Okay, so Alex Garland's pinnacle (and first) novel, The Beach, is not what many academics consider a literary masterwork. But once you get past that initial criticism, you do realize that it is an impressively complex book buried within a thick candy shell of pop cultural accessibility, which is a recipe for a profoundly effecting novel with mass appeal for any twenty-something person with a restless spirit and dreams of escape. The book's primary message - as most people know, if not by reading the book then by seeing the Leonardo DiCaprio movie it spawned - is that of finding Utopia among like-minded vagabonds and travelers, then seeing it squandered and torn apart from within.

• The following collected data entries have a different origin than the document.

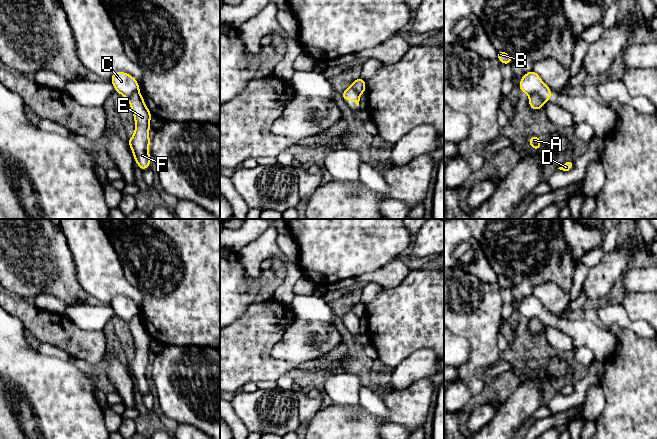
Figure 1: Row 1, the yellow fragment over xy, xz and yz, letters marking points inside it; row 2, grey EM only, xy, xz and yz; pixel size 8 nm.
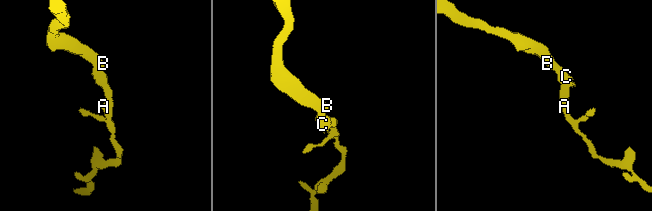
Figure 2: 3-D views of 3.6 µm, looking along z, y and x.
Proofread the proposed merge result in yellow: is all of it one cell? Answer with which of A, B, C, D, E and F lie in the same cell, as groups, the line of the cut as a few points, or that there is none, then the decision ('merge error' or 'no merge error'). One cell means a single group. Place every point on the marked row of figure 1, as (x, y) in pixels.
A D E F / B C | yz (529, 94), (537, 94), (544, 101) | merge error

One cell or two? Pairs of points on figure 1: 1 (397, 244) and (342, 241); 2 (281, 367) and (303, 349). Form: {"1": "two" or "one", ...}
{"1": "one", "2": "two"}

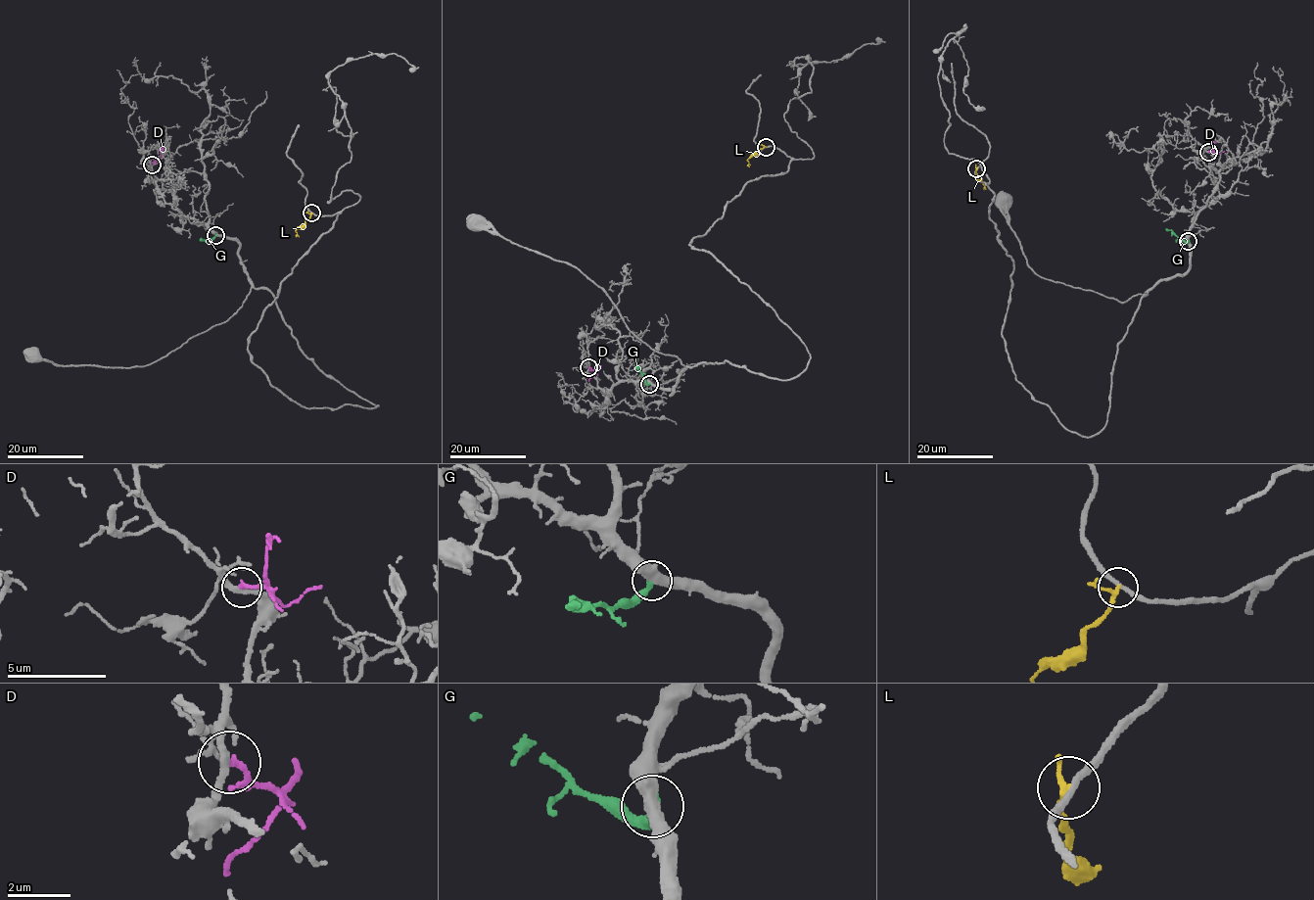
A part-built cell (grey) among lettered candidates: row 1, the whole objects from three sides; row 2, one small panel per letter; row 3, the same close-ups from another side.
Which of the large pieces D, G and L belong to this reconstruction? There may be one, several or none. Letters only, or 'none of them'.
D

For me at the impressionable age of 16, as for most people who encountered it, The Beach was a clarion call for all those gen-xers and gen-yers who could care less about the 60's and the hippies, hated the pre-planned culture of the yuppies, and were generally dissatisfied with the world as it is. The Beach said to us: if you don't like something, change it yourself; if you don't want to be where you are, just leave. Its seductive nihilism invites the reader to find their own paradise, and damn the consequences - with just one catch: don't expect perfection, because perfection does not exist. A Utopia can only go so far as humanity allows it, which, it turns out, is not very far. And this cognitive dissonance shaped my world from that point forward: My political independence, my love of freedom but fear of its consequences, my avoidance of zealotry - all thanks to that novel, a keystone in my life. I would even say that I am now a Dish Reader because I first was a Beach Reader.